Dataset entries

■ ■ ■

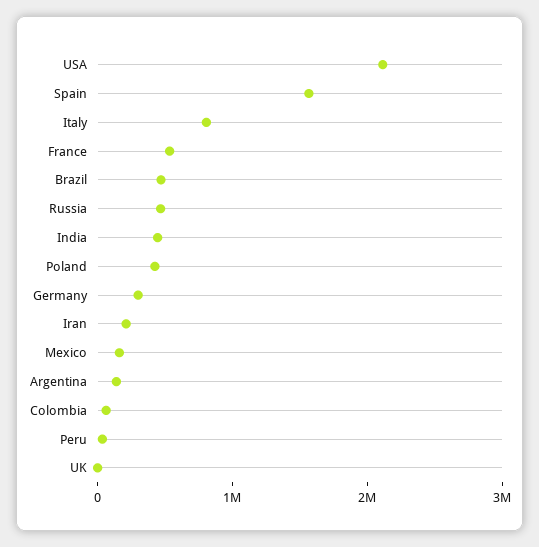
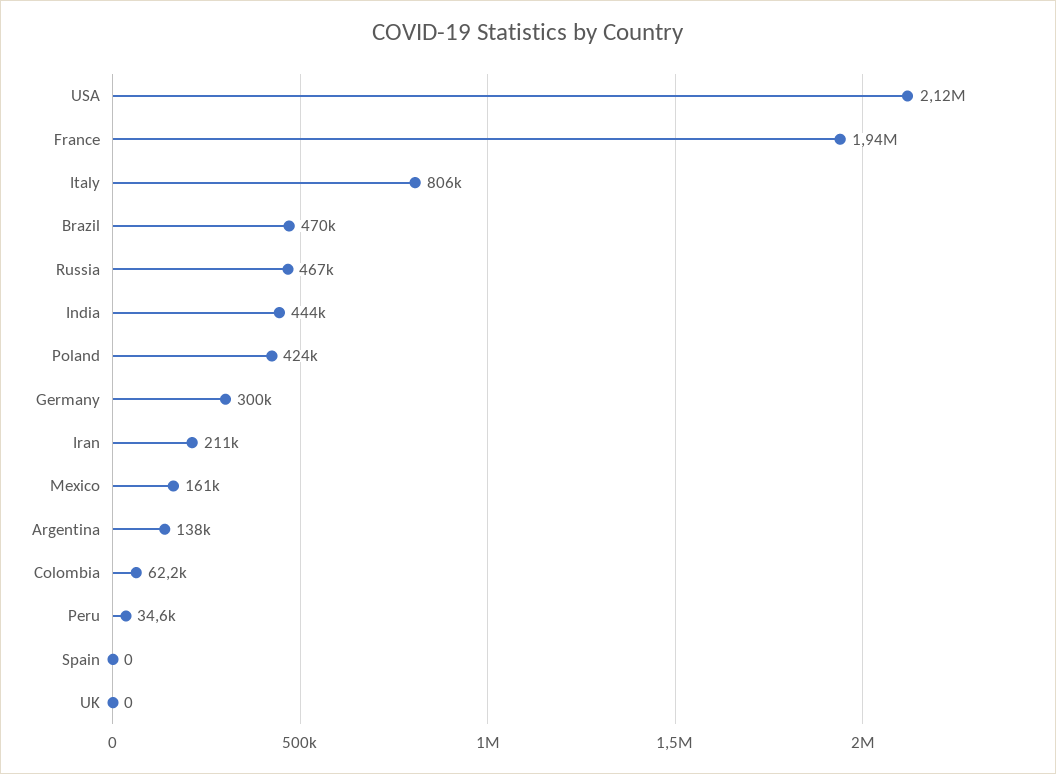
  {
    "USA": 2120000,
-   "Spain": 1600000,
+   "Spain": 0,
    "Italy": 806000,
-   "France": 600000,
+   "France": 1940000,
    "Brazil": 470000,
    "Russia": 467000,
    "India": 444000,
    "Poland": 424000,
    "Germany": 300000,
    "Iran": 211000,
    "Mexico": 161000,
    "Argentina": 138000,
    "Colombia": 62200,
    "Peru": 34600,
    "UK": 0
  }

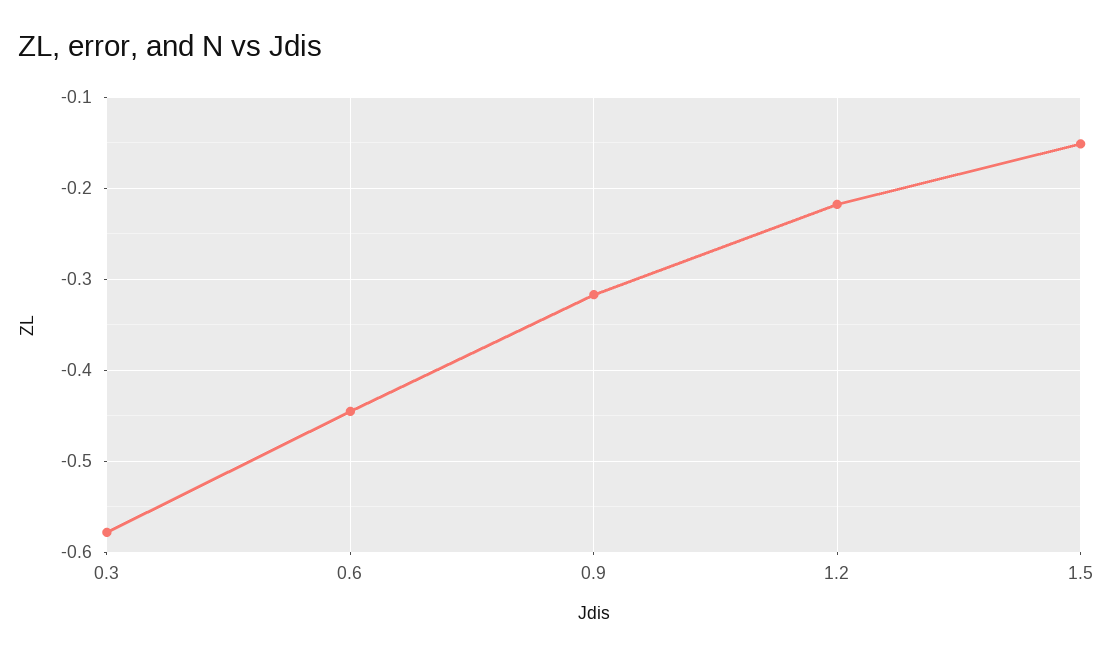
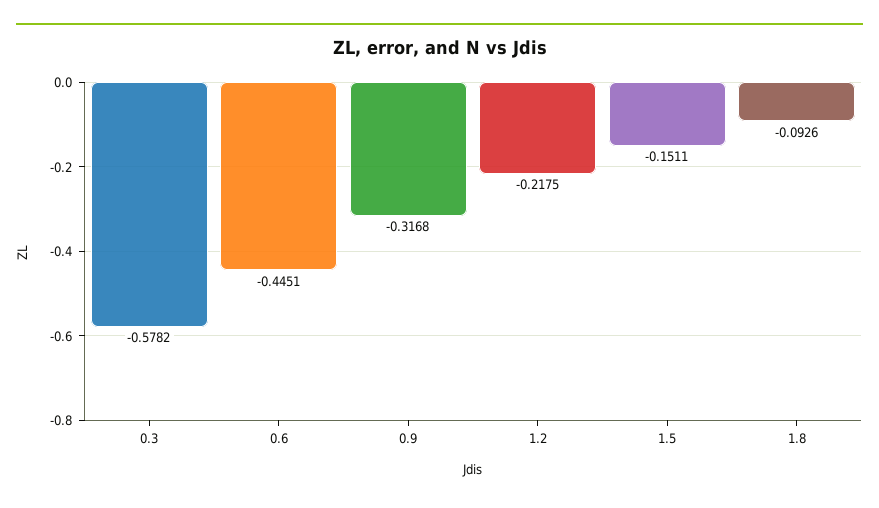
  {
    "0.3": -0.5782,
    "0.6": -0.4451,
    "0.9": -0.3168,
    "1.2": -0.2175,
-   "1.5": -0.1511
+   "1.5": -0.1511,
+   "1.8": -0.0926
  }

■ ■ ■

Required action :: Each record has to be set down verbatim, and the pictures must not appear in the copy.

Your response ::
  {
    "USA": 2120000,
-   "Spain": 1600000,
+   "Spain": 0,
    "Italy": 806000,
-   "France": 600000,
+   "France": 1940000,
    "Brazil": 470000,
    "Russia": 467000,
    "India": 444000,
    "Poland": 424000,
    "Germany": 300000,
    "Iran": 211000,
    "Mexico": 161000,
    "Argentina": 138000,
    "Colombia": 62200,
    "Peru": 34600,
    "UK": 0
  }

  {
    "0.3": -0.5782,
    "0.6": -0.4451,
    "0.9": -0.3168,
    "1.2": -0.2175,
-   "1.5": -0.1511
+   "1.5": -0.1511,
+   "1.8": -0.0926
  }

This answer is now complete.